They Know How to Exploit New Technologies
Dogs come when they're called. Cats take a message and get back to you.
Mary Bly

Cats have no fear of exploiting new technology in their war against us. In fact, they are encouraged from kittenhood to immerse themselves in the internet. In fact, several humans have recently been jailed for researching bomb making on the internet. Erroneously.

Professing their innocence strongly, little did they know that they were the unwitting dupes of the feline super villains they once called Mr Tibbles and Angel Princess. If you think your cat is simply entranced by your fish tank screen saver, think again. While you are in the kitchen opening the latest can of de-luxe Tuna chunks (and beware, cats much prefer dolphin, by their own admission), young Atticus the Catticus is plotting the next outrage.

...and frankly, they don't care if they're a Mac or a PC.

They Have Strange Hypnotic Powers
There are many intelligent species in the universe. They are all owned by cats.

Another member of the youth arm of KITKAT tries to fool its unwitting human “owner” in to thinking it is just a super cute ball of fur. However, every now and again their guard goes down and their true nature can be revealed. Look at the insatiable thirst for power in the eyes of this villain and shudder! This is the true face of evil.
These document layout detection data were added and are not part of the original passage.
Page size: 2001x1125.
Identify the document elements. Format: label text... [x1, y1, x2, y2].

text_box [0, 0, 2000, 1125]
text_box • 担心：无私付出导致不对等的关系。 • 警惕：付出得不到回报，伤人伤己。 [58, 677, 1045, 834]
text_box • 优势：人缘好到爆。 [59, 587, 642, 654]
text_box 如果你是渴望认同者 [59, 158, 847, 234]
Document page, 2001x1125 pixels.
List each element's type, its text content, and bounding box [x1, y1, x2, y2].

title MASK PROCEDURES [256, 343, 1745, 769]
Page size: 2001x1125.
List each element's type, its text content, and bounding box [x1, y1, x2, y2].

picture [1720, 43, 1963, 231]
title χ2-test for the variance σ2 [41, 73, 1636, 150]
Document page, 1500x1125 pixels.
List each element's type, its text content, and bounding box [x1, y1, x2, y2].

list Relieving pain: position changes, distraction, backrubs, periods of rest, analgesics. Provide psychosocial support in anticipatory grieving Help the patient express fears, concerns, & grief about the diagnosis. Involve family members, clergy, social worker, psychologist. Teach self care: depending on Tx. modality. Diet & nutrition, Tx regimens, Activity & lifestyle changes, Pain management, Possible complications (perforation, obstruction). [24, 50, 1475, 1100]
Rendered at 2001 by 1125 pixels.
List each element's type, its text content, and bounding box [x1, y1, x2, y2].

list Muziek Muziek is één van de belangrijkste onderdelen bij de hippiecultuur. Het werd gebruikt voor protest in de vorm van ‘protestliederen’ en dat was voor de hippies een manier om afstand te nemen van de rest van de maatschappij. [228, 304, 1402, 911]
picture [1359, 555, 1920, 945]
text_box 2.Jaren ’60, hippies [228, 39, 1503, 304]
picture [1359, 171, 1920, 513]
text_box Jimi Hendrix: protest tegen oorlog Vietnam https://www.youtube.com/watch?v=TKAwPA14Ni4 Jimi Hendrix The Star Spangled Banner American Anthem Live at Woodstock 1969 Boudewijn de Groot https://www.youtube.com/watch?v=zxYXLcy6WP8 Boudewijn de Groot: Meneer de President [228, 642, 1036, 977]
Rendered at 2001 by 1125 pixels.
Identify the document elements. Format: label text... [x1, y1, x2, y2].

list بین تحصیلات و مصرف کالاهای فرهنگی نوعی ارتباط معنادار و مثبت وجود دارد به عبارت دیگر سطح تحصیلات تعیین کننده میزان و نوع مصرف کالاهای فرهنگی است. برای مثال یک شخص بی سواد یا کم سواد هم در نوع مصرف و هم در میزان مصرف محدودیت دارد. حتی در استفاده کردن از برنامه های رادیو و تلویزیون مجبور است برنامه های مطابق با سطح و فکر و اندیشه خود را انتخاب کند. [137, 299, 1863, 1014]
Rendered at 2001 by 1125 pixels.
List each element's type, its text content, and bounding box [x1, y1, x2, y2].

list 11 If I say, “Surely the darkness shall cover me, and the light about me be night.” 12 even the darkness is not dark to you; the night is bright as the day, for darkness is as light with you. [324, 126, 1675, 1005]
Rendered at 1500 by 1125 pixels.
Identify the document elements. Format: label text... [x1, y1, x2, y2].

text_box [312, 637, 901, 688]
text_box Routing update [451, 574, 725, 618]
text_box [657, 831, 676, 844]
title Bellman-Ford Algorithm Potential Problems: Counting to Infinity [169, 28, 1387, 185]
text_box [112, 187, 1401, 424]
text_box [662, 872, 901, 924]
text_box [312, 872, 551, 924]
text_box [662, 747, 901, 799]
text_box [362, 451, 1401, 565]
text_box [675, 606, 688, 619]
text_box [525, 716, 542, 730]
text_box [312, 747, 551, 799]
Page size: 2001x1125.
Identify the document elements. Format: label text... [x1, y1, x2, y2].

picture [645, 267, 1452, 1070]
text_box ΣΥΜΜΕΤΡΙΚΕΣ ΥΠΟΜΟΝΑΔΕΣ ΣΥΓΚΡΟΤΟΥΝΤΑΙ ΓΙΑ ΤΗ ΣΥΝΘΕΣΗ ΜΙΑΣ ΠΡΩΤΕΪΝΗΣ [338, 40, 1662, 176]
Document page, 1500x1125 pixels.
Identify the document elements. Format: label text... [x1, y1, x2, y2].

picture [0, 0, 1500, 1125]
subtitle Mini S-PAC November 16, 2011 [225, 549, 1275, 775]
They Have Undergone Highly Intensive Training
In order to effect world domination, KITKAT have been pursuing rigorous physical training, sometimes involving highly elaborate military training grounds, tucked away in the back gardens of their human “owners” and masquerading as harmless garden furniture. Here, members of KIKTAT train secretly, unaware that they have been caught on film by our undercover agents. Note how the first mercilessly uses a small dog in his insane lust for ultimate cat power. This is fanaticism which must be stopped. We must act now to extinguish this feline threat before it is too late! Today, the back garden, tomorrow your rugs, settees and Wedgwood china!

They have a Special Air Service
One reason we admire cats is for their proficiency in one-upmanship. They always seem to come out on top, no matter what they are doing, or pretend they do.
Barbara Webster

As the day of the masterplan draws near, many cats are becoming lackadaisical about whether or not their future slaves see them in their training routines. Notice that these activities are now going on in broad daylight. This offhand attitude only goes to show the dismissive attitude that cats have towards us and what little regard they have for the species once renowned as sapiens.

They Have Secret Powers of Levitation
I have noticed that what cats most appreciate in a human being is not the ability to produce food which they take for granted--but his or her entertainment value. 
Geoffrey Household

Caught in a moment of distraction, this cat is all the proof that is needed to show that the feline species must have been quietly interbreeding with an unknown alien race which can levitate and that skill is being passed down the generations. While this phenomenon is still rare, it seems to be on the increase and can be traced back to around the same point in time as the high speed digital camera.

However, when all cats have this ability they will strike and humanity will be reduced to a subjugated role while the cats live a life of irresponsibility and decadent and degenerate sexual partnering.

They have also perfected the art of levitating other objects besides themselves.

They know how to put on the Mata Hari
Cats spit on their hands and rub it all over their bodies.

Cats will stoop to anything in their unquenchable thirst for power and here is all you need to see to realize that they have been purveying kitty smut for decades in the guise of cute pictures which their “owners” then frame and show off to guests and friends. In fact, the cat above is about to perform an unspeakable act on itself which would shock and horrify you were it to be named. So perverse is the act that you would probably have to look it up in a dictionary.

After all of this evidence, do you need any further proof that cats are extending their shadow of evil and plan to take over the world? Run, run I tell you, and don’t look back!

Too late, you've already been captured.